FBI seeks to monitor Facebook, oversee mass social media data collection - LinuxBender
https://www.zdnet.com/article/fbi-seeks-to-monitor-facebook-oversee-mass-social-media-data-collection/
======
lioeters
The article describes FB being stuck between a rock and a hard place. On one
hand:

> [The FBI] is planning to aggressively harvest [publicly available]
> information from Facebook and Twitter [via third-party vendors].

..and on the other:

> ..the nature of the [$5 billion settlement with the US Federal Trade
> Commission] requires Facebook to prevent mass data gathering without consent
> -- whether or not the information is public or set to private.

> [FB's policy includes] a ban imposed on developers for "[using] data
> obtained from us to provide tools that are used for surveillance."

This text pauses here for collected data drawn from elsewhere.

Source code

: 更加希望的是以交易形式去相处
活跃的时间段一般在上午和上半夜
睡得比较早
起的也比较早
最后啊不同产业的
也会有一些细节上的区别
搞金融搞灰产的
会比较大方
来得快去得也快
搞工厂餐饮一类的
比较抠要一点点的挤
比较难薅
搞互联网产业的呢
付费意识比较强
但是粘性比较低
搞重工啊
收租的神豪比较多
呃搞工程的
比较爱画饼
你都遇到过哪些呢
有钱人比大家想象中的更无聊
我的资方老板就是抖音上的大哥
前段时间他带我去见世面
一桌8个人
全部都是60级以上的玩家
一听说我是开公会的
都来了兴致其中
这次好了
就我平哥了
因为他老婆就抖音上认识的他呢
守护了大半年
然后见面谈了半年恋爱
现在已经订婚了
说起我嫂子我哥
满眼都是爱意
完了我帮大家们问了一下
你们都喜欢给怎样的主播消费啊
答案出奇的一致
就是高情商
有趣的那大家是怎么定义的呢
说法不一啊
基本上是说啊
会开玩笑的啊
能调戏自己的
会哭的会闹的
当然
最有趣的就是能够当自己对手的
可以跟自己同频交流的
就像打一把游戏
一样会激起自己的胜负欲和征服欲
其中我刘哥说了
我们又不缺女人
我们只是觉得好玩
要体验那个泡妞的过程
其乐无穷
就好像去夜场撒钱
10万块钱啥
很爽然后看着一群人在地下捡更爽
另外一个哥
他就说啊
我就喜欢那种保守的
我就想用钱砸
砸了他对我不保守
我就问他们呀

I'm sure an exception can be made (by legal force) to provide a FaceBook
Integration platform for all interested parties. The only loser here is the
public.

------
jammygit
People claim the slippery slope argument when you complain about tech
surveillance, but now it is almost a turnkey situation for a government to
begin attempting to predict and control a given behaviour at a historically
impossible scale.

They can just pick the thing they want to try to monitor and manipulate and
most of the data and collection/analysis infrastructure is there waiting.